▶ [Travail à faire]:
• a. Dites si chacune de ces affirmations est conforme à l’extrait sur les élections européennes, par oui ou non, en citant mot pour mot le passage qui tranche : (i) en France, le seuil est fixé à 5 % des voix ; (ii) le Conseil a réussi à adopter une procédure uniforme pour les élections européennes ; (iii) les voix obtenues par les petites listes ne sont pas comptabilisées.
• b. Selon l’extrait sur les élections européennes, quelle part du total des suffrages la stérilisation des voix des petites listes pourrait-elle atteindre ?
• c. Prolongez l’extrait sur les élections européennes en reprenant juste après sa dernière phrase.

▶ [Extrait source]:
# # #
On sait que - contrairement aux dispositions prévues par le Traité de Maastricht et en dépit des propositions faites par le PE, le Conseil n’a jamais été en mesure d’adopter (à l’unanimité) une "procédure uniforme” pour réglementer les élections européennes dans l’ensemble des États membres.


Deux règles de base communes ont seulement pu être fixées : celle de la représentation proportionnelle et celle de l’incompatibilité entre les mandats nationaux (ou du moins certains d’entre eux) et le mandat européen.


Dans ce cadre assez large, chaque État a pu adopter les modalités particulières de son choix (1).


Dans certains États, un seuil minimum de voix a été établi pour pouvoir accéder au partage des sièges (2).


En France, ce seuil a été fixé à 5% des voix : toute liste se situant en dessous de ce seuil se trouve ipso facto écartée du comptage final des voix (3)(4).


Les voix se portant sur les “petites listes” - même si elles sont comptabilisées et enregistrées - se trouvent donc en quelque sorte stérilisées au titre du partage des sièges, à l’instar des votes blancs ou nuls.


Les sondages indiquent que, selon toute vraisemblance, près de … 28 listes sur un total de 34 se trouveront dans cette situation. 


Seules 6 “grandes listes" seraient susceptibles de franchir le cap des 5% des suffrages et donc de se partager les 74 sièges de députés français.


Dans ces conditions, une partie des votes des français risque de se révéler sans objet ou du moins sans effet électoral.


Si l’on totalise le nombre des intentions de vote au bénéfice des “petites listes”, cette stérilisation pourrait atteindre 15% du total des suffrages.


On peut certes admettre que certaines de ces listes expriment des positions précises, liées aux enjeux européens et irréconciliables avec aucune de celles soutenues par les “grandes listes”. Toutefois, beaucoup d’entre elles sont soit sans rapport direct avec un scrutin européen, soit carrément opportunistes voire fantaisistes.


D’autres listes sont au contraire assez proches des positions affichées par l’une ou l’autre des “grandes listes”. Leurs voix - qui auraient pu renforcer celles de la "grande liste” concernée - seront ainsi perdues au détriment de objectifs qui leur sont plus ou moins communs (5).
# # #
▶ [Données]:

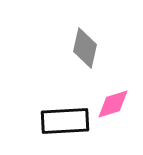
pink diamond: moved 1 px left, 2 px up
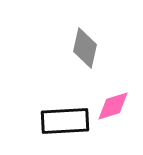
pink diamond: moved 2 px down
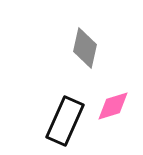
black rectangle: rotated 63 degrees counterclockwise
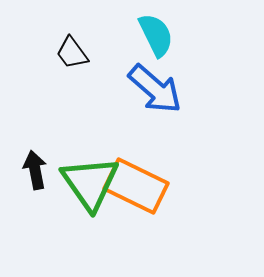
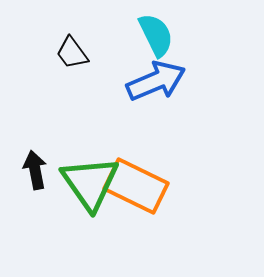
blue arrow: moved 1 px right, 8 px up; rotated 64 degrees counterclockwise
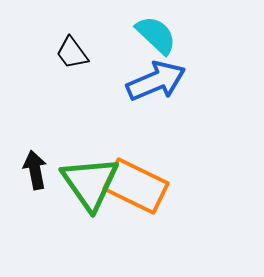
cyan semicircle: rotated 21 degrees counterclockwise
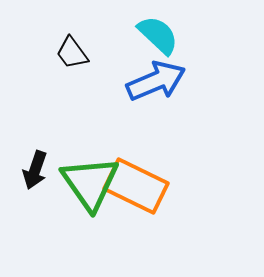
cyan semicircle: moved 2 px right
black arrow: rotated 150 degrees counterclockwise
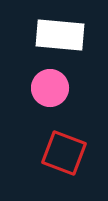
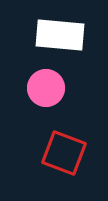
pink circle: moved 4 px left
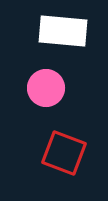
white rectangle: moved 3 px right, 4 px up
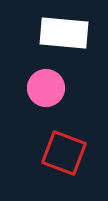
white rectangle: moved 1 px right, 2 px down
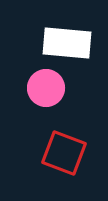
white rectangle: moved 3 px right, 10 px down
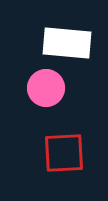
red square: rotated 24 degrees counterclockwise
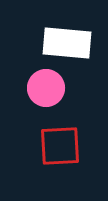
red square: moved 4 px left, 7 px up
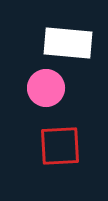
white rectangle: moved 1 px right
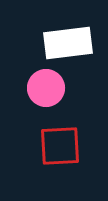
# # #
▶ [Corrigé de l’exercice]:
• a.
(i) Oui : « En France, ce seuil a été fixé à 5% des voix ».
(ii) Non : « le Conseil n’a jamais été en mesure d’adopter ».
(iii) Non : « même si elles sont comptabilisées et enregistrées ».

• b. Elle pourrait atteindre 15 % du total des suffrages.

• c.
Il n’est pas certain qu’une partie au moins de l’électorat ait vraiment pris conscience de cet effet de stérilisation éventuelle de son vote.


Si ceci avait fait l’objet d’une meilleure information ou mise en garde, peut-être cet électorat en aurait-il tenu compte.


Le taux estimé d’abstention frôle à ce jour les 60%. Si l’on y ajoute le pourcentage des suffrages se portant inutilement sur les petites listes, il faudrait y ajouter quelque 5% de suffrages “perdus". Ainsi, la future délégation française au Parlement européen risque de ne représenter que … 35% de l’électorat total.


Situation fort regrettable qui est largement à mettre au débit d’une information - et plus largement d’une éducation civique - insuffisantes.


S'il faut tout de même reconnaitre que, pour les élections de 2019, de nombreux organes de presse et mouvements associatifs ont accomplis des efforts sans précédent depuis les premières élections de 1979 - il semble qu’une partie conséquente de l’électorat risque cependant d’y demeurer insensible.


Il faudra bien, un jour, tirer les leçons de tous ces votes perdus.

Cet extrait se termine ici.